Heller Rises at Turner

Andrew Heller, who just oversaw the launch of Turner South,
has been promoted to president of domestic distribution for Turner Broadcasting System
Inc., in charge of affiliate sales and marketing for the programmer's 10 cable networks,
officials said last week.

Heller, who joined TBS in 1998, most recently served as
executive vice president of Turner Network Sales and Turner Home Satellite.

In addition to getting Turner South, the first regional
entertainment network, off the ground last month, Heller will now coordinate the April 1
debut of Boomerang, the Cartoon Network animated spinoff.

Heller, a veteran of Time Warner Cable and Home Box Office,
said that initially, he is focusing on continuing the distribution push for Cartoon --
which, he added, is now in nearly 60 million homes -- as well as rolling out Turner South.

The new regional service has roughly 1 million subscribers,
most of them from MediaOne Group Inc. in Atlanta.
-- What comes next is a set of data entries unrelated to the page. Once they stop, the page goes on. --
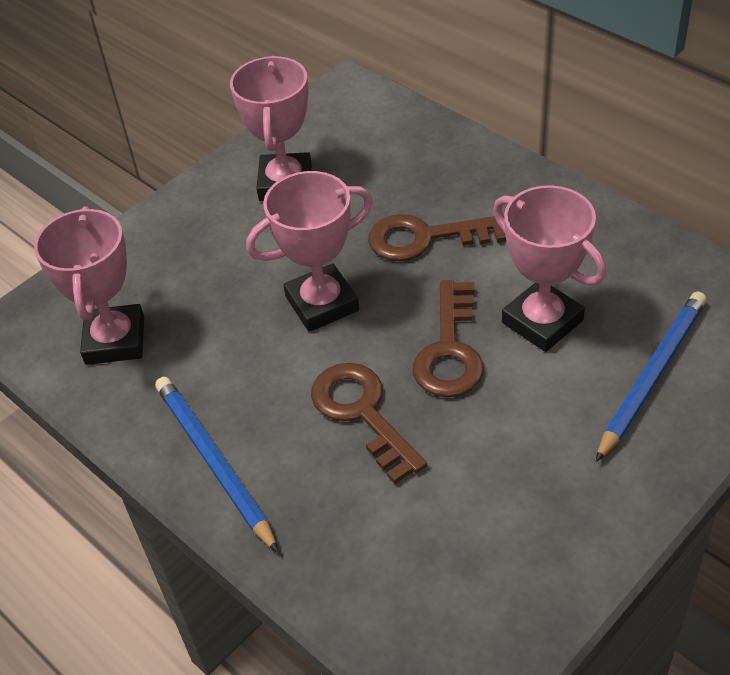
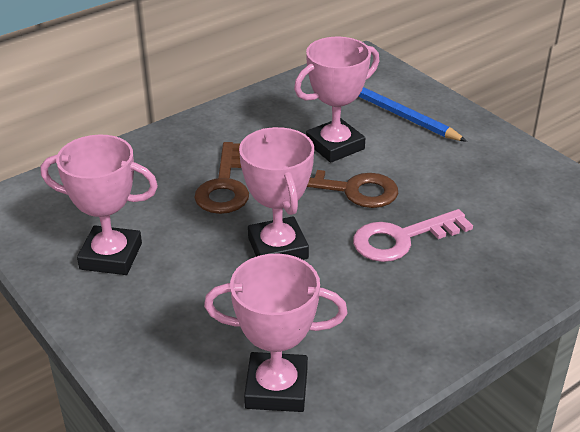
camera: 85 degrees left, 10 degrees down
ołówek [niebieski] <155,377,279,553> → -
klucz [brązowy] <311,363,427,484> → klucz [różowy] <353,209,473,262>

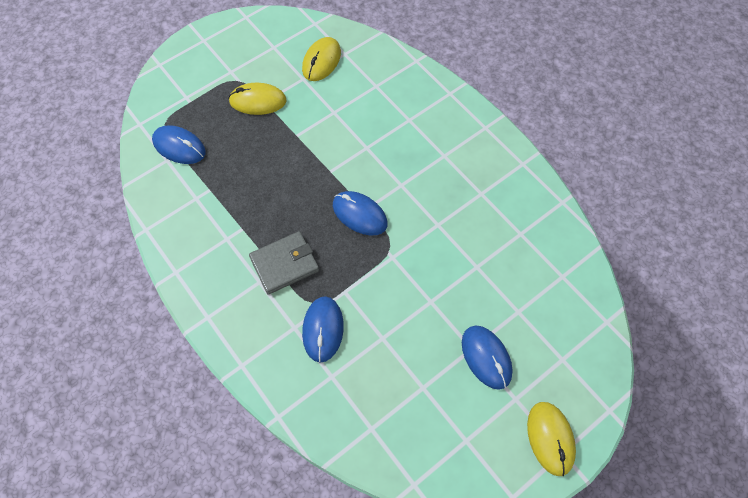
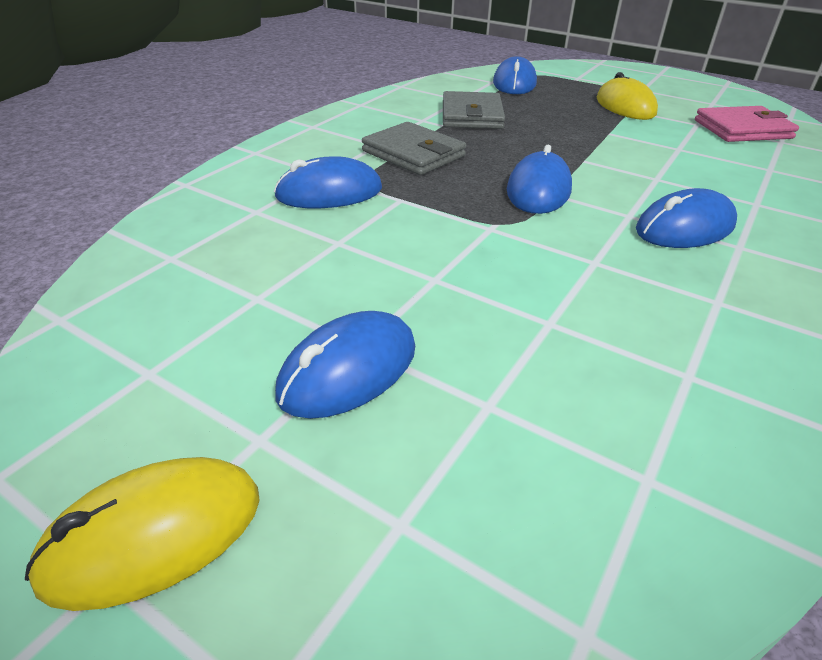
camera: 70 degrees right, 25 degrees down
- → portfel [szary] <443,91,505,129>
- → myszka [niebieski] <636,188,737,248>
myszka [żółty] <302,37,341,81> → portfel [różowy] <695,106,799,142>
Its target market is 6 million homes in
the Southeast.

Heller played it down, but his promotion came less than one
week after William Grumbles, TBS Inc.'s president of worldwide distribution, announced
that he was retiring. "I wouldn't say I'm replacing Bill," Heller said.
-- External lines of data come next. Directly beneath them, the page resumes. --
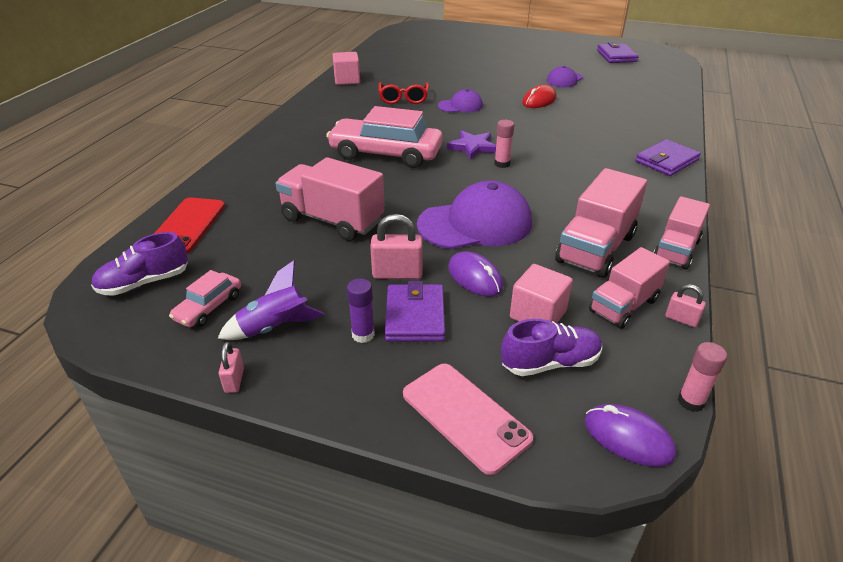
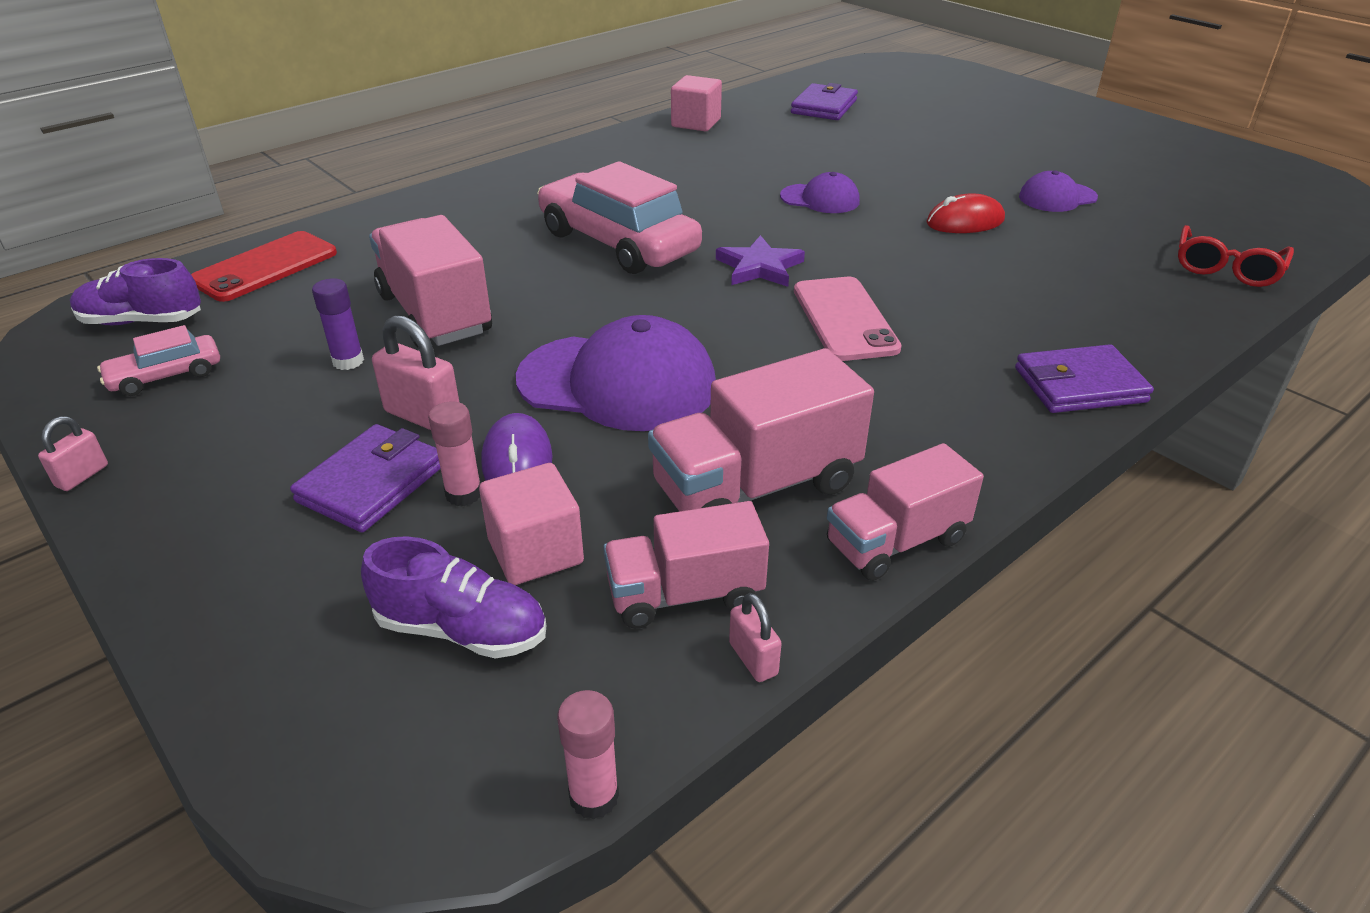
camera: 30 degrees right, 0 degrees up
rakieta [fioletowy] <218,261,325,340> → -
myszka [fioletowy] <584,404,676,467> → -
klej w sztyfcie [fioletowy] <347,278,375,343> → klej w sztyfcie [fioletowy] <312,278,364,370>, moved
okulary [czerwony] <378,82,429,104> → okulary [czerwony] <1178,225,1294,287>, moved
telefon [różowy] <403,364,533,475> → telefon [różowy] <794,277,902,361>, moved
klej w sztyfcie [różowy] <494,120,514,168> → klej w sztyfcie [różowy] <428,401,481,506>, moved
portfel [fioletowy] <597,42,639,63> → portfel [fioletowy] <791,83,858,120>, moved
In response to the massive consolidation of cable
operators, Heller restructured the affiliate-sales forces for TNS and THS this year, using
a model that assigned teams to each major MSO, in addition to their duties on a regional

"That was in recognition that 85 percent of the
business is now under eight or nine affiliates," Heller said. "It's important to
make sure you focus on them."

Distribution for several services that fall under Heller's
wing, such as CNNfn, has experienced sluggish growth. Heller said he expects that to pick
up as the deployment of digital cable, which has been slower than expected, picks up.

He added that he is now working on a sales pitch and rate
card for Boomerang, and he expects to start talking with MSOs about the new network at
least by the Western Show in December. It will be offered for analog and digital carriage.

Heller is in the unusual position of having to pitch
networks to one of TBS Inc.'s corporate siblings at Time Warner Inc., Time Warner Cable.
But he claimed that the corporate ties don't give him an inside advantage over other
programmers looking for carriage. For example, Time Warner Cable systems still aren't
carrying Turner South.

"I've worked for three different Time Warner
divisions, and they are all independent and have their own budgets to meet," Heller
said. "Our Time Warner Cable negotiations are at arm's length."

Heller, based in Atlanta, reports to Steven Heyer, TBS
Inc.'s president and chief operating officer.